Personally, I hope the RIAA keeps filing these law suits, and really pisses some people off. The only reason that there's no pro-file-sharing lobby is because it's so childishly easy to circumvent the law (assuming that peer-to-peer file-sharing is, in fact illegal, which is a whole other issue) that lobbying to change the law seems like wasted effort. Also, millions of P2P filesharers are inherently disorganized. The RIAA is a single unified lobby.

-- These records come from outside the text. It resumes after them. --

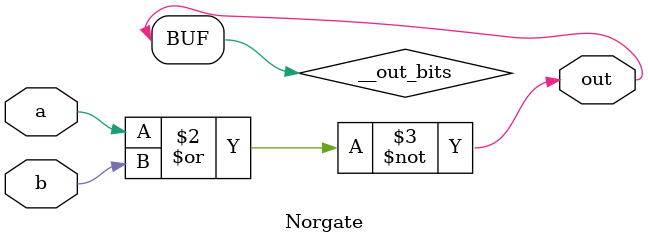
<source format=sv>
module Norgate(
  input  wire a,
              b,
  output wire out
);

  // Variables for output ports
  logic __out_bits;

  // @comb update():
  always_comb
    __out_bits = ~(a | b);

  assign out = __out_bits;
endmodule

</source>
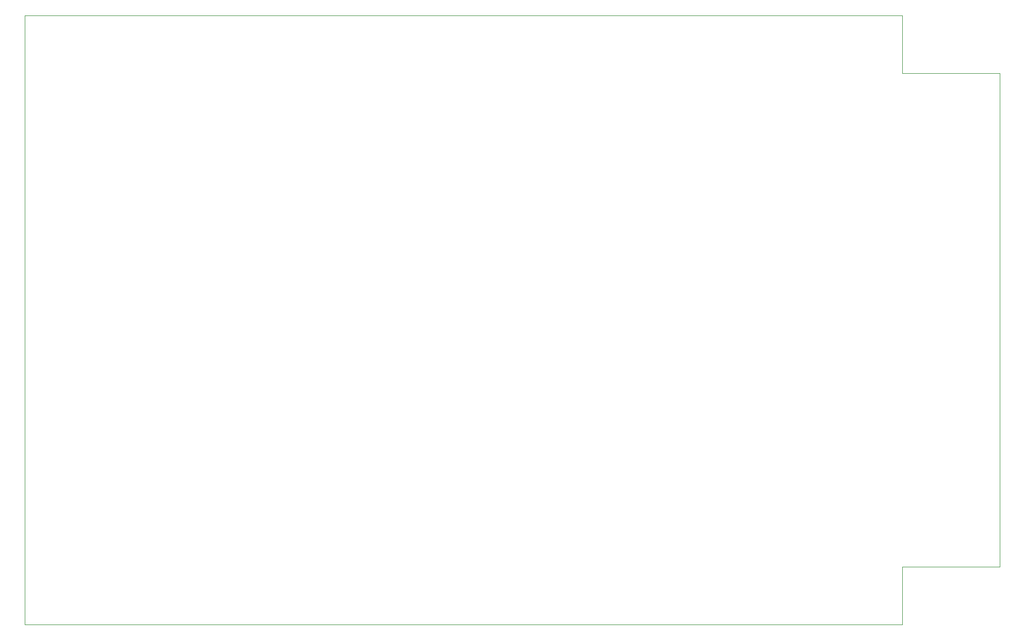
<source format=gbr>
G04 #@! TF.FileFunction,Profile,NP*
%FSLAX46Y46*%
G04 Gerber Fmt 4.6, Leading zero omitted, Abs format (unit mm)*
G04 Created by KiCad (PCBNEW 4.0.1-stable) date Dienstag, 26. April 2016 14:06:35*
%MOMM*%
G01*
G04 APERTURE LIST*
%ADD10C,0.100000*%
G04 APERTURE END LIST*
D10*
X215000880Y-148498560D02*
X71000000Y-148500000D01*
X71000000Y-48498760D02*
X71000000Y-148498560D01*
X214998340Y-48498760D02*
X71000000Y-48500000D01*
X215000000Y-139000000D02*
X215000880Y-148498560D01*
X231000000Y-139000000D02*
X215000000Y-139000000D01*
X215000000Y-58000000D02*
X215000000Y-48500000D01*
X231000000Y-58000000D02*
X215000000Y-58000000D01*
X231000000Y-139000000D02*
X231000000Y-58000000D01*
M02*

</source>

Society obviously needs some sort of copyright regime to function; but the RIAA and others who bewail the immorality of society should look inward and wonder whether there'd be more public support for their position if they were a bit less rapacious in their lobbying efforts.

Tuesday, February 24, 2004
 
Well, Glad That Other Shoe Dropped. . .

This morning, George W. Bush (affectionately known through the Blogosphere as "Baby Awol") shocked absolutely nobody with a televised announcement that the United States Constitution isn't good enough for us, because "judicial activists" stand poised to grant equal rights to gay people, even as we speak!

Well. . . who can blame him? I suppose the only way to keep these shadowy activists from using the Constitution from giving equal rights to people is to change the Constitution so it doesn't.

The open question, though, is how this spasm of bigotry will affect the Presidential race. Poll numbers at present appear to favor the Bush Amendment (as I suggest we all call this fine piece of lawmaking; let History's blame fall true), but Certain people are apt to spend a lot of time crowing about their victory in public, and I think the press should rush to give them all the airtime they could possibly want.

Generally speaking the Republicans fare worst when they go public as the party of bigots and bloated, evil plutocrats. . . but then this Administration has broken ground in terms of showing the country just how far a good Republican can go to enrich the wealthy without anyone lowering the boom on him. Perhaps the bigot branch of the GOP thinks it's time they got a big fat slice of the pie as well.